== DATA LISTING
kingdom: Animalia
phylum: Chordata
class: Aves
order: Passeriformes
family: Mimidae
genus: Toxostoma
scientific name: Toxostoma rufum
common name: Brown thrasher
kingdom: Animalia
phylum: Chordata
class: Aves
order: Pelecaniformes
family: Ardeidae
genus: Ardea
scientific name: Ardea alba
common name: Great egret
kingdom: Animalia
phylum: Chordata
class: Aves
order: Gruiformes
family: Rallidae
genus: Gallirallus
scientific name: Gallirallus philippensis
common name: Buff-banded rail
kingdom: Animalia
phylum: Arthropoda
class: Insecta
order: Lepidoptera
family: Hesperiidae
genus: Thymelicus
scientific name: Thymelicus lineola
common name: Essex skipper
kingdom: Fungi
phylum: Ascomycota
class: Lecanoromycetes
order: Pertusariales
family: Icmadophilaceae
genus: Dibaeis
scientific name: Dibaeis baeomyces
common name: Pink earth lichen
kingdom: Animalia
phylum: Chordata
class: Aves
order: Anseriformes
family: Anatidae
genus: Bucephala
====
» YOUR GOAL
Reproduce the lines of all the records above, swapping each "common name" for "vernacular name" and leaving everything else as it is.

» OUTPUT BELOW
kingdom: Animalia
phylum: Chordata
class: Aves
order: Passeriformes
family: Mimidae
genus: Toxostoma
scientific name: Toxostoma rufum
vernacular name: Brown thrasher
kingdom: Animalia
phylum: Chordata
class: Aves
order: Pelecaniformes
family: Ardeidae
genus: Ardea
scientific name: Ardea alba
vernacular name: Great egret
kingdom: Animalia
phylum: Chordata
class: Aves
order: Gruiformes
family: Rallidae
genus: Gallirallus
scientific name: Gallirallus philippensis
vernacular name: Buff-banded rail
kingdom: Animalia
phylum: Arthropoda
class: Insecta
order: Lepidoptera
family: Hesperiidae
genus: Thymelicus
scientific name: Thymelicus lineola
vernacular name: Essex skipper
kingdom: Fungi
phylum: Ascomycota
class: Lecanoromycetes
order: Pertusariales
family: Icmadophilaceae
genus: Dibaeis
scientific name: Dibaeis baeomyces
vernacular name: Pink earth lichen
kingdom: Animalia
phylum: Chordata
class: Aves
order: Anseriformes
family: Anatidae
genus: Bucephala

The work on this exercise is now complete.